Un decreto legge per mettere ordine nella selva di Dpcm e recuperare un po’ di gerarchia delle fonti. Una conferenza stampa pomeridiana con domande al posto di un altro ansiogeno notturno annuncio (confermata invece l’abitudine di usare come canale di elezione la pagina facebook personale). E soprattutto Giuseppe Conte oggi sarà in parlamento per riferire sulla gestione dell’emergenza. E promette di farlo ogni quindici giorni. Lui o un altro ministro. La correzione di rotta imposta dal Quirinale non poteva essere più netta.

Ricominciamo. A due mesi dalla dichiarazione dello stato di emergenza sanitaria e a quattro dalla scadenza massima («ma confidiamo di rimuovere le misure molto prima del 31 luglio», si augura il presidente del Consiglio), Conte sarà questa sera alle 18 alla camera e domani alle 10 in senato. La formula prevista è quella di una «informativa» quindi al termine del dibattito non ci sarà un voto sulle mozioni. Ma in parlamento arriva anche un nuovo decreto che partirà stavolta da Montecitorio e che contiene tra l’altro una nuova architettura dello stato di eccezione.

Il decreto legge adottato ieri dal Consiglio dei ministri, preceduto dal solito trapelare di bozze di cui Conte si è al solito lamentato, è il sesto dall’inizio dell’emergenza, gli ultimi quattro saranno assorbiti in un solo maxi provvedimento con il decretone “Cura Italia”. I lavori per la conversione (scadenza fine aprile) sono cominciati ieri con un’audizione congiunta del ministro Gualtieri. Ma molti di più sono i decreti del presidente del Consiglio e i decreti ministeriali, almeno dodici spesso firmati nella stessa giornata (o nottata) e c’è anche il rischio di perdersene qualcuno. Atti senza controllo parlamentare, né controllo del Quirinale, anche se adesso Conte ha annunciato che «ogni atto del governo sarà comunicato ai presidenti di camera e senato».

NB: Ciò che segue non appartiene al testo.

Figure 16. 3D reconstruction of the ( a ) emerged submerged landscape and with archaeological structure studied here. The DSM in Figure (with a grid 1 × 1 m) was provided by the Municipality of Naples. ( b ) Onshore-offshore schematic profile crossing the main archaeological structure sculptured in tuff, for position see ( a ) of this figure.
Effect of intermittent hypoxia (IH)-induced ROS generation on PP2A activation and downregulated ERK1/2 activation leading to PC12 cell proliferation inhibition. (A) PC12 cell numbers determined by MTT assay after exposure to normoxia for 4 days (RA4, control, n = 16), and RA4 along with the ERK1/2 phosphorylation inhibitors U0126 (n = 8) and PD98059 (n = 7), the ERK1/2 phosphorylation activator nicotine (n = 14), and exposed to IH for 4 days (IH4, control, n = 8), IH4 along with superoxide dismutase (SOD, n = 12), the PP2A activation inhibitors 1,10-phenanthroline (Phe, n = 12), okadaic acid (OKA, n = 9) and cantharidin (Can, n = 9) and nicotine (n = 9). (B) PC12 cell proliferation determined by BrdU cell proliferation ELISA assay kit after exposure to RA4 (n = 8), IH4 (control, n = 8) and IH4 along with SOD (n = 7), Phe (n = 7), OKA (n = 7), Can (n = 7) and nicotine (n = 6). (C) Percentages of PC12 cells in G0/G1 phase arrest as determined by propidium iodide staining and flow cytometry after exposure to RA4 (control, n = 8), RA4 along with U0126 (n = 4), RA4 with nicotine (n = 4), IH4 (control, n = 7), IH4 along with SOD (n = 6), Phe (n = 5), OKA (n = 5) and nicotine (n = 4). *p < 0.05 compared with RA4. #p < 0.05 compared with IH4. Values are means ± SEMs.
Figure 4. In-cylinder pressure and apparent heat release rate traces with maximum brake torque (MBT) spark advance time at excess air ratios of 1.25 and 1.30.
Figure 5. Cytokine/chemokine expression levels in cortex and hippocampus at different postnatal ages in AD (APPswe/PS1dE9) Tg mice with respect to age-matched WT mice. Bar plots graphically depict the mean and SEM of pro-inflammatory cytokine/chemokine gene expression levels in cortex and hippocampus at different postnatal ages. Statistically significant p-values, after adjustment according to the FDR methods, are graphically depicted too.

Il decreto legge del 23 febbraio era quello che reggeva tutta la torre delle ordinanze, a partire da quelle che hanno pesantemente limitato i diritti sociali. Dopo un mese la torre stava cadendo, anche per i colpi delle concomitanti ordinanze regionali e sindacali. Lo stato di diritto cominciava a somigliare a una mappa a chiazze. E il vecchio riferimento alla legge che nel 1978 ha istituito il servizio sanitario nazionale, e che lascia ai governatori la possibilità di dettare norme di emergenza sanitaria, non reggeva più nel contesto di un’emergenza nazionale. Il decreto di ieri sera – ma sulla Gazzetta ufficiale dovremmo poterlo leggere solo oggi e nell’attesa ci sono solo le bozze – conferma lo spazio di intervento delle autorità regionali e comunali, ma introduce stretti limiti temporali.

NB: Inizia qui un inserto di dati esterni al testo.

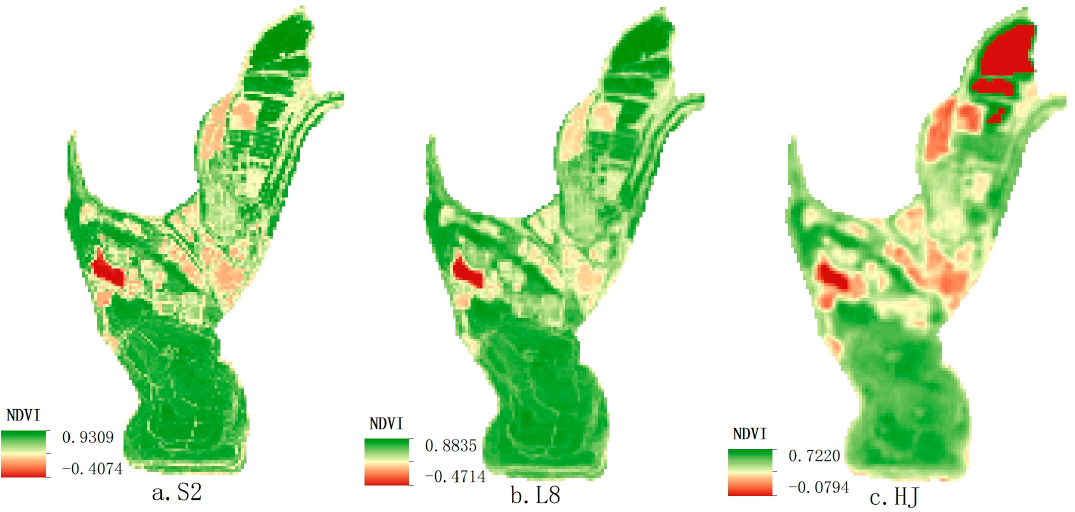
Figure 9. NDVI monitored by different satellite sensors in the Inner Dump (( a ): NDVI caculated from Sentinel-2(S2); ( b ): NDVI caculated from Landsat 8(L8); ( c ) NDVI caculated from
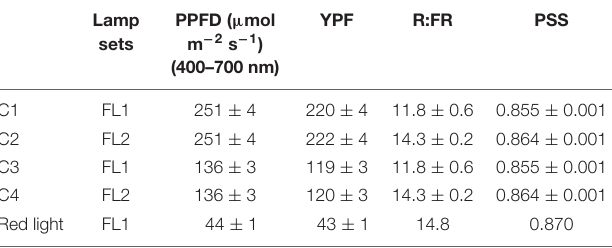
TABLE 1 | Characteristics of the light conditions for growing phyA , phyB , phyAB, and WT. Lamp sets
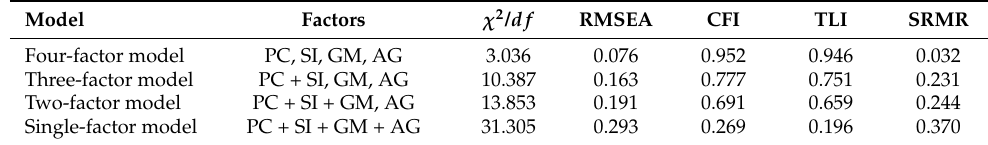
Table 2. Confirmatory factor analysis ( N =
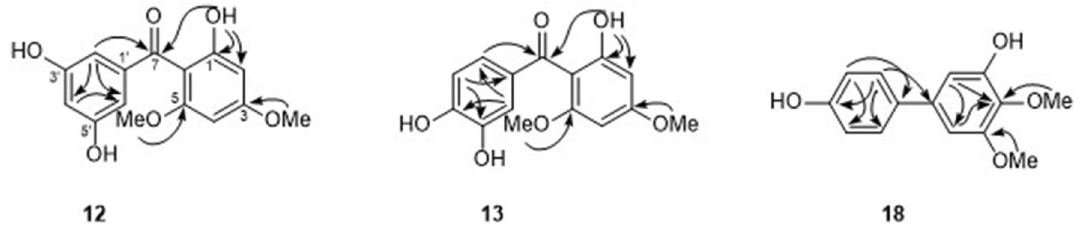
Figure 2. Key HMBC correlations of compounds 12 , 13 and 18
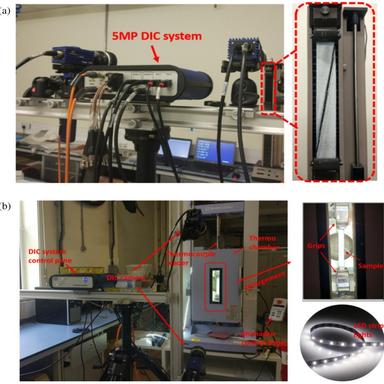
Test set-ups for (a) Initial room temperature tests and (b) Elevated temperature tests. (For interpretation of the references to colour in this figure legend, the reader is referred to the web version of this article.)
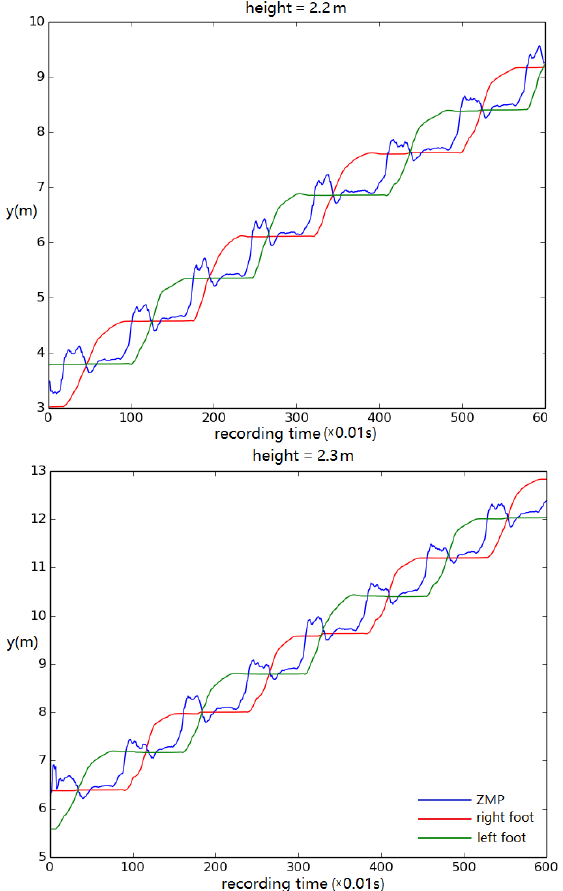
Figure 14. Foot and ZMP displacement when the body height is set to ( top ) 2.2 m and ( bottom ) 2.3 m. Displacement of torso center of mass vs. time.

Intanto ieri il presidente della camera dei deputati Fico ha ripetuto che «la camera non ha mai chiuso e mai chiuderà» e che «la palla resta al parlamento», confermandosi contrario alla sperimentazione del voto a distanza: «Nell’emergenza dobbiamo far rispettare la Costituzione e il regolamento». Ha parlato anche lui in una video conferenza stampa, al termine di una lunga seduta dei capigruppo che ha dovuto affrontare un problema logistico sanitario imminente. Tra sei giorni, infatti, l’aula di Montecitorio dovrà ospitare l’ultimo passaggio di un decreto che precede l’emergenza, quello sul cuneo fiscale, e sarebbe impensabile tenere tutti i deputati fianco a fianco per votare gli emendamenti dai loro banchi. La soluzione adottata, grazie al fatto che c’è un solo articolo, è quella di un unico voto per appello nominale in cui i deputati rispondono uno per volta, entrando ben distanziati nell’aula. Come la fiducia ma senza la fiducia. Anzi, un accordo tra gentiluomini ha escluso la presentazione di emendamenti.

Oggi pomeriggio alla 15 a Montecitorio ci saranno tre ministre (Azzolina, Dadone, De Micheli) e due ministri (Bonafede e D’Incà) a rispondere alle interrogazioni a risposta immediata («question time») con una formula allargata che prevede due domande invece di una per gruppo parlamentare, tutte dedicate all’emergenza coronavirus. E’ la prima volta da quando c’è la crisi che le camere riprendono la loro funzione di controllo. Poi arriverà anche Conte.